Talks with the European Union over auto tariffs have stalled. Despite optimistic headlines earlier in 2025, there’s still no formal agreement in place. European automakers selling in the U.S. are still operating under the existing tariff structure, which means brands like BMW, Mercedes-Benz, Volkswagen, and Audi are all factoring tariff costs into their pricing. Volkswagen has already raised prices on several models in response to the tariff environment.

Chinese Automaker May Enter U.S. by 2029

Chinese automakers face steep tariffs, well above 100% in some cases, which has effectively blocked their entry into the U.S. market so far. Some analysts believe a Chinese brand could find a workaround, possibly through manufacturing in a third country, and enter the U.S. market by 2029. That’s a few years out, but it’s worth watching if you care about long-term used car values in the affordable segment.

Can You Avoid a Car Tariff?

Not directly. If you’re buying a new car, the tariff is already baked into what the automaker charges the dealer, and the dealer passes that to you. Some vehicles built primarily with U.S. parts and assembled domestically are less affected, but very few new cars are fully insulated from tariff costs given how global auto supply chains are structured.

Buying used is one way to sidestep the direct tariff markup on new vehicle prices. But as more shoppers make that same calculation, used car prices rise in response.

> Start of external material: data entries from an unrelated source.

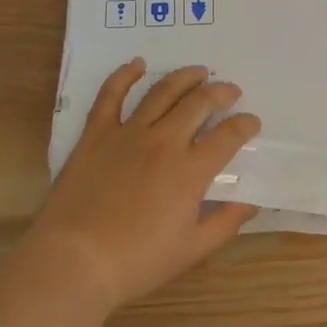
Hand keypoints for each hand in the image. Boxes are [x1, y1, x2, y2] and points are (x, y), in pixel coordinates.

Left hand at [26, 59, 260, 314]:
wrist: (74, 261)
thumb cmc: (136, 262)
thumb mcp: (191, 250)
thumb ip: (225, 223)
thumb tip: (251, 203)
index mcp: (190, 171)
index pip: (228, 136)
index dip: (245, 125)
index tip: (251, 122)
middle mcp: (164, 142)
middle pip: (199, 103)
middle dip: (221, 92)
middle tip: (230, 91)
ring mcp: (128, 133)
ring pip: (162, 92)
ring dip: (185, 77)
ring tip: (199, 71)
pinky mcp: (96, 134)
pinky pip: (111, 95)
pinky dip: (125, 75)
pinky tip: (137, 64)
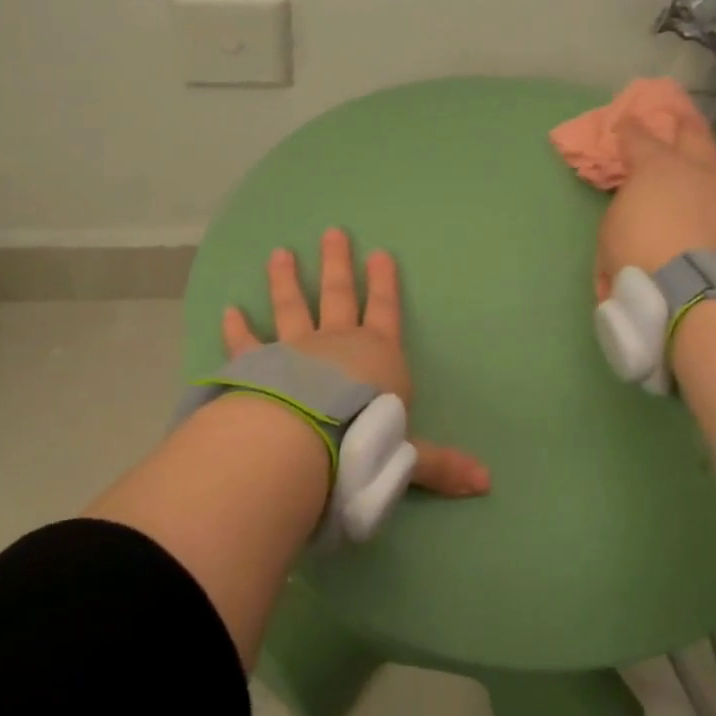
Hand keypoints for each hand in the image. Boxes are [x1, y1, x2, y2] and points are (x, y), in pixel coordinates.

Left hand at [222, 228, 490, 497]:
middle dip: (338, 264)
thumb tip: (487, 482)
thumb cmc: (364, 440)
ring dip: (286, 280)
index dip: (385, 283)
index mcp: (377, 356)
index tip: (381, 253)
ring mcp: (295, 350)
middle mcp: (337, 343)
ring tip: (280, 254)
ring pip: (292, 307)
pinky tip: (228, 310)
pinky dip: (237, 328)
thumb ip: (440, 464)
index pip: (386, 311)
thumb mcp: (409, 455)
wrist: (305, 441)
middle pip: (339, 295)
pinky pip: (247, 343)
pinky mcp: (259, 365)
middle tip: (332, 232)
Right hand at [595, 120, 715, 300]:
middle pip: (696, 134)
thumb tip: (635, 215)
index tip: (625, 122)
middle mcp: (700, 172)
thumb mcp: (610, 236)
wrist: (697, 292)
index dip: (630, 128)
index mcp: (657, 170)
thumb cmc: (639, 259)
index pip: (639, 137)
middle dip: (685, 126)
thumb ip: (625, 215)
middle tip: (681, 122)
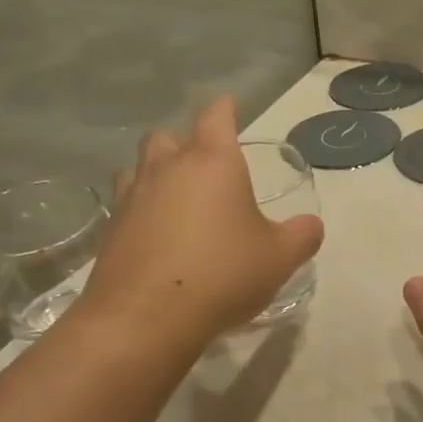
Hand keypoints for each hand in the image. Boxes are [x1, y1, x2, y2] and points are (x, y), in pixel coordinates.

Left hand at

It’s not a clean escape, but a well-priced used vehicle can still represent real savings compared to a new car carrying a tariff-inflated sticker.

How Will Tariffs Affect Car Buying?

Cox Automotive has tracked the market closely through 2025 and into 2026. Their analysts point to affordability as the central problem. Higher new car prices push monthly payments up, and with interest rates still elevated, many car buyers simply can’t make the numbers work on a new vehicle. That redirects demand into the used market, which tightens supply and lifts prices there too.

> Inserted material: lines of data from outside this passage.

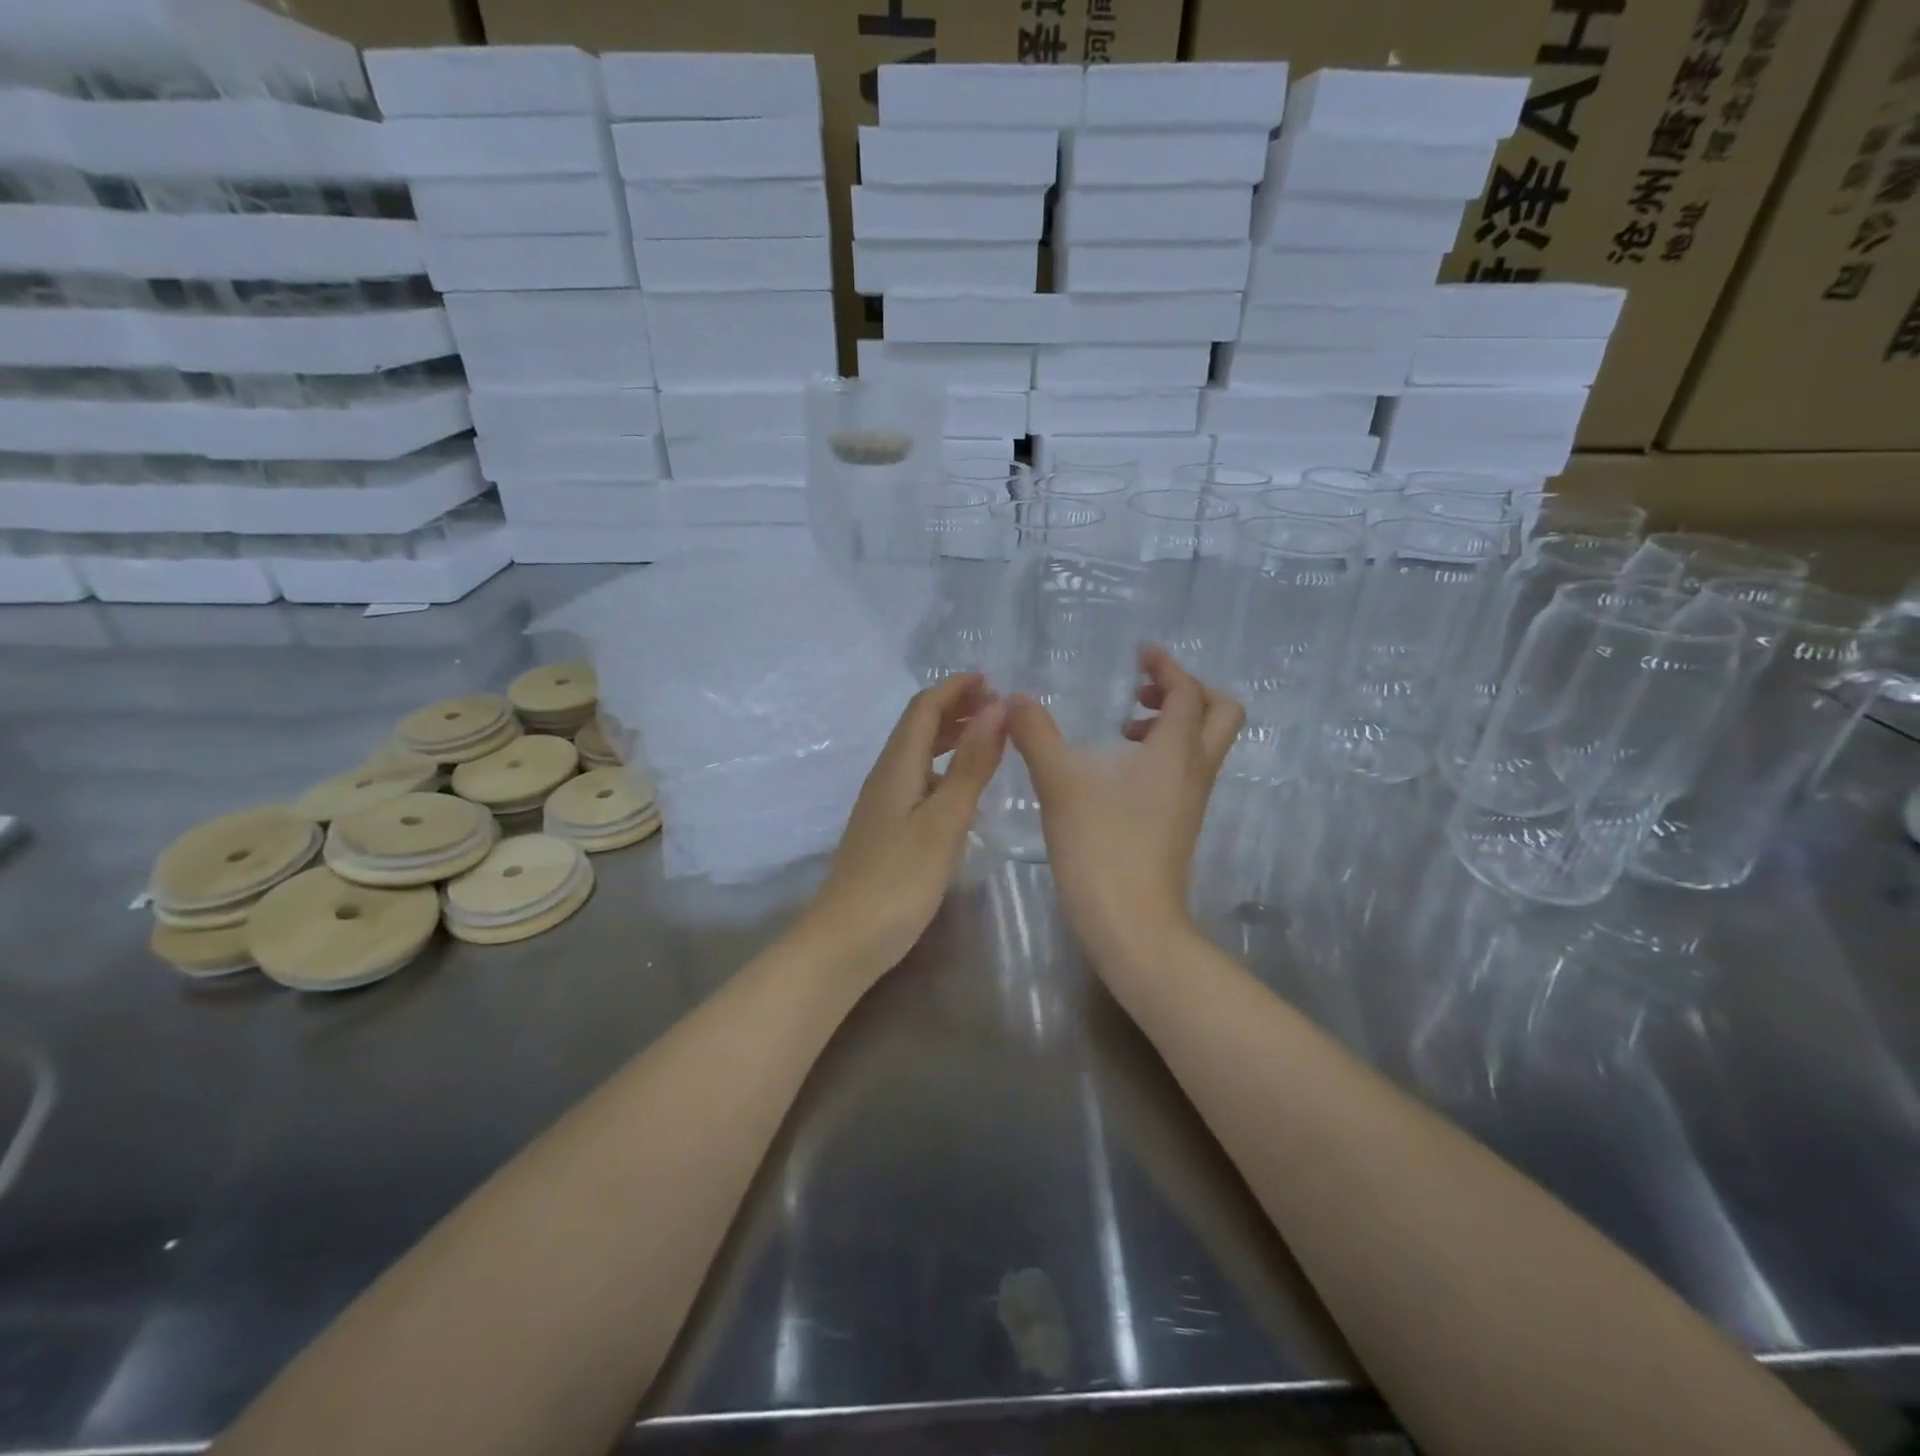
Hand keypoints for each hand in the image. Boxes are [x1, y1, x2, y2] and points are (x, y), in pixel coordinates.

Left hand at [802, 673, 1006, 976]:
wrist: (845, 940)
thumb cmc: (899, 880)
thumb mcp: (944, 820)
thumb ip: (970, 765)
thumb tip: (996, 709)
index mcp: (897, 767)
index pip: (923, 709)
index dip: (954, 688)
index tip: (991, 679)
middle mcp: (885, 777)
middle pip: (917, 727)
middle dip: (954, 707)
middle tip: (997, 706)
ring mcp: (882, 805)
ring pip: (917, 754)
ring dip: (949, 736)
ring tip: (987, 737)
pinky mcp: (886, 829)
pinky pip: (917, 780)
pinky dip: (943, 768)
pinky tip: (962, 786)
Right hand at [1008, 646, 1242, 962]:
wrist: (1130, 922)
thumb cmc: (1100, 844)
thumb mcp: (1060, 782)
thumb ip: (1036, 734)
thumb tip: (1016, 699)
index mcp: (1176, 750)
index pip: (1187, 691)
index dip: (1167, 666)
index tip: (1140, 653)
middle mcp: (1195, 770)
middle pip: (1220, 713)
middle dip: (1187, 692)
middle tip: (1141, 692)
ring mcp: (1192, 800)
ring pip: (1203, 744)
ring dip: (1173, 724)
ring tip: (1122, 730)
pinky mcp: (1180, 824)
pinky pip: (1186, 771)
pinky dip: (1163, 754)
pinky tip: (1117, 772)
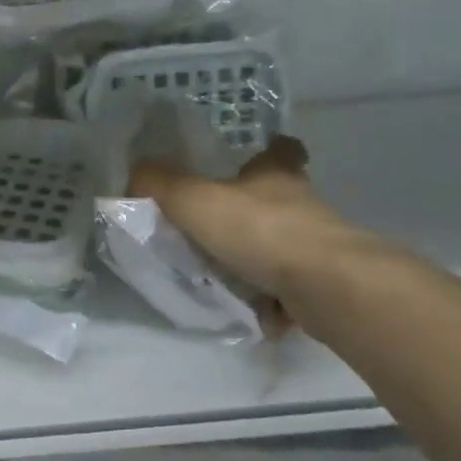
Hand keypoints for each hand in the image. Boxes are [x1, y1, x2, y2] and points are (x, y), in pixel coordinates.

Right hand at [129, 136, 358, 301]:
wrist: (325, 287)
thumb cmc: (260, 231)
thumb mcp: (194, 200)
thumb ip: (159, 184)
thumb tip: (134, 173)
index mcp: (276, 175)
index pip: (280, 149)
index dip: (268, 150)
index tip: (252, 159)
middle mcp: (303, 205)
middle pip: (280, 200)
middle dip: (252, 213)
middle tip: (217, 229)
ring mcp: (318, 246)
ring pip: (284, 245)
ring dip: (260, 258)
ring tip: (223, 276)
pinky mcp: (325, 284)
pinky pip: (290, 289)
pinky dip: (272, 299)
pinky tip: (249, 310)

For shoppers, this means less wiggle room on price than you’d expect. Dealers know used inventory is in demand. Cox Automotive analysts noted that used car values held stronger than typical seasonal patterns through late 2025 precisely because new vehicle prices kept buyers away from new car lots.

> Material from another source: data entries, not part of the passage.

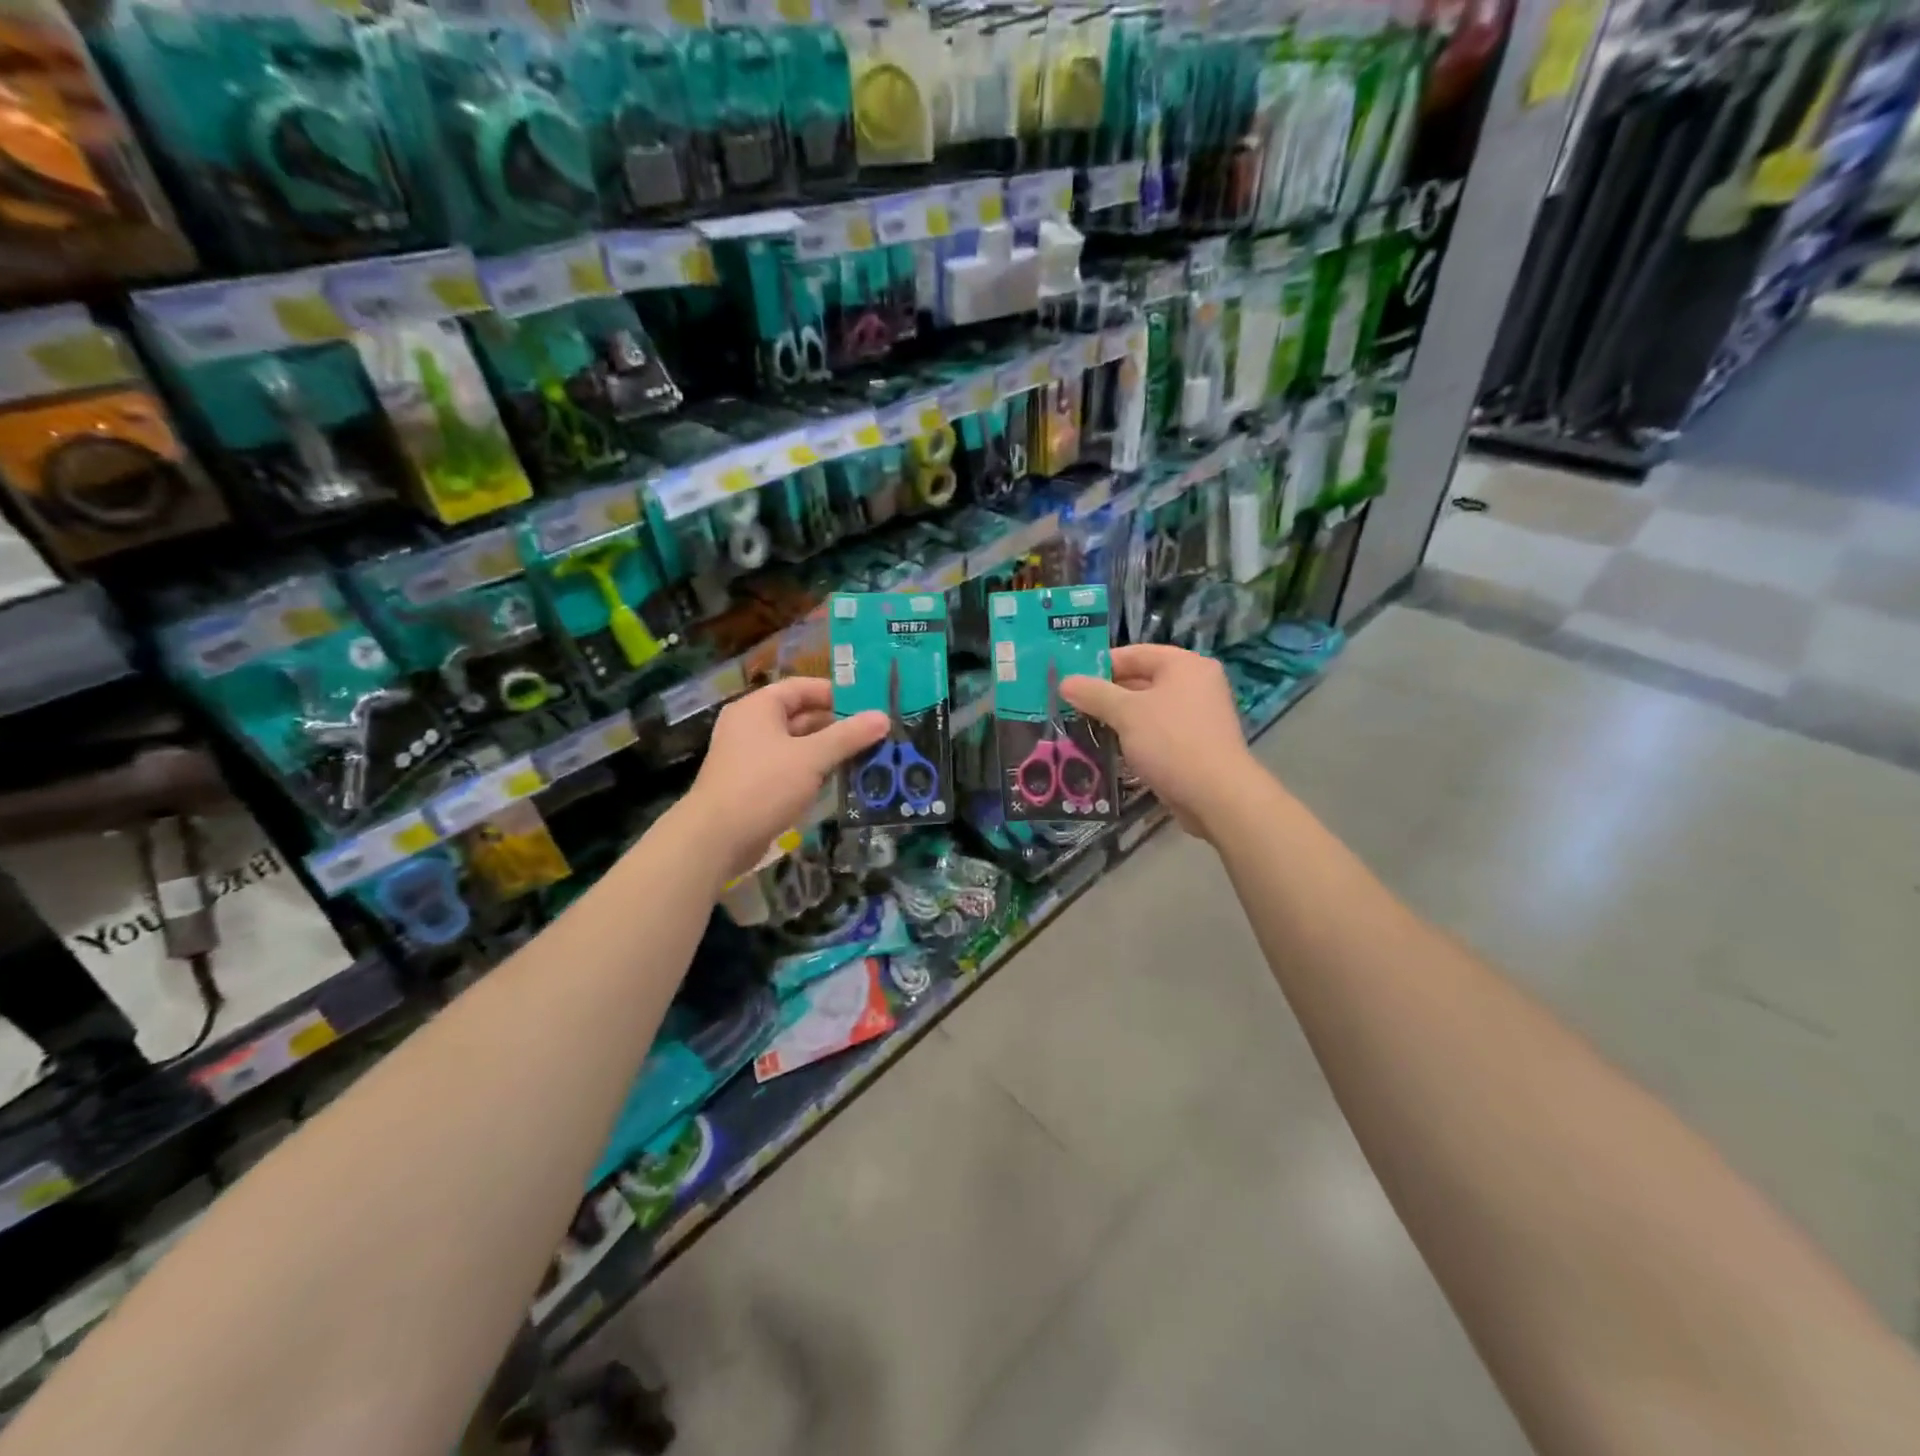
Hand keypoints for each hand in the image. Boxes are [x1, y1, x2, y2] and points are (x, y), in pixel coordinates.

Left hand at [682, 678, 887, 878]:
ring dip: (828, 750)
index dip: (836, 693)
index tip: (869, 703)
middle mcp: (752, 725)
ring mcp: (750, 756)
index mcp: (759, 707)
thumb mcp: (811, 757)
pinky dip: (813, 770)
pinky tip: (840, 779)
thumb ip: (848, 736)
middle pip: (801, 715)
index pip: (802, 687)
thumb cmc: (763, 786)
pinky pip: (790, 767)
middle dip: (837, 725)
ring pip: (797, 744)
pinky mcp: (753, 784)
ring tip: (867, 755)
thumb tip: (883, 717)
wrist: (716, 838)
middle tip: (875, 733)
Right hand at [1060, 645, 1258, 838]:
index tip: (1072, 681)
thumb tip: (1065, 682)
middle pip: (1141, 680)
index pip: (1135, 653)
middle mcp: (1195, 684)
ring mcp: (1197, 716)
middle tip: (1071, 707)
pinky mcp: (1195, 744)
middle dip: (1106, 695)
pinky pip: (1157, 732)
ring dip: (1117, 718)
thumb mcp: (1126, 713)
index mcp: (1184, 665)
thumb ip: (1094, 694)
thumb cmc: (1171, 741)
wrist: (1216, 795)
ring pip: (1147, 709)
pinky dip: (1134, 737)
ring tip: (1083, 728)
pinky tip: (1109, 749)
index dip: (1101, 665)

How Will Tariffs Impact the Value of Cars?

If you already own a car, the tariff environment is probably helping your resale value right now. Used vehicles are holding their value better than they would in a normal market because the alternative, buying new, has gotten more expensive. That’s good news if you’re selling. It’s frustrating if you’re buying.

The longer tariffs stay in place, the more the auto industry adjusts. Automakers may absorb more of the tariff costs over time to protect volume, or they may shift more production to the U.S. Either way, the current elevated used car prices are tied directly to the tariff situation, and a resolution would likely cool them off.

Which Cars Are Impacted the Most and Least?

Vehicles with heavy import dependence feel the tariff the hardest. European luxury brands, Japanese automakers like Toyota with significant import volume, and Korean brands are all in the crosshairs. Trucks and SUVs built in the U.S. with domestically sourced parts are somewhat more insulated, though no vehicle is fully immune given how interconnected auto parts supply chains are.

On the used side, the vehicles most affected by tariffs on new cars tend to see the biggest lift in used prices. If a new Toyota or Audi costs significantly more because of the tariff, the used equivalent becomes more attractive, and prices follow.

Will Tariffs Affect Insurance Rates and Replacement Car Parts?

Yes, and this one catches a lot of people off guard. The 25% tariff on auto parts affects replacement components, which means repair costs go up. When repairs cost more, insurance claims cost more. Insurers respond by raising premiums. This affects everyone with a car, not just people shopping for one. If you’re budgeting for car ownership in 2026, factor in the likelihood that your insurance and maintenance costs are trending higher.

When Will New Car Prices Drop?

That depends almost entirely on what happens with the tariffs. No credible analyst is predicting a significant drop in new vehicle prices while the current tariff structure stays in place. Cox Automotive and others have noted that automakers were already dealing with thin margins before the tariffs hit. They don’t have a lot of room to absorb costs and lower prices at the same time.

If a trade deal gets done with the EU or South Korea, or if court rulings eventually unwind some tariffs, you’d likely see some relief. But that’s speculative, and the timeline is uncertain.

Is Now the Time to Buy, Sell, or Trade In a Car?

If you’re selling or trading in, the current market favors you. Used values are elevated and demand is real. If you’re buying, you’re facing a tighter market than you would have two years ago. That said, deals still exist, especially on higher-mileage vehicles or less popular trims.

Before you buy anything, run a free VIN lookup to check the vehicle’s history, open recalls, and title status. A tariff-inflated market is exactly the kind of environment where sellers try to move problem vehicles faster. Know what you’re buying before you commit.

Also run your numbers through a car loan calculator before you walk into any dealership. Affordability is the core issue in this market, and knowing your actual monthly payment before you sit across from a finance manager puts you in a much stronger position. The tariff situation isn’t going to resolve itself this week. Make your decision based on the market as it actually is, not how you hope it might be soon.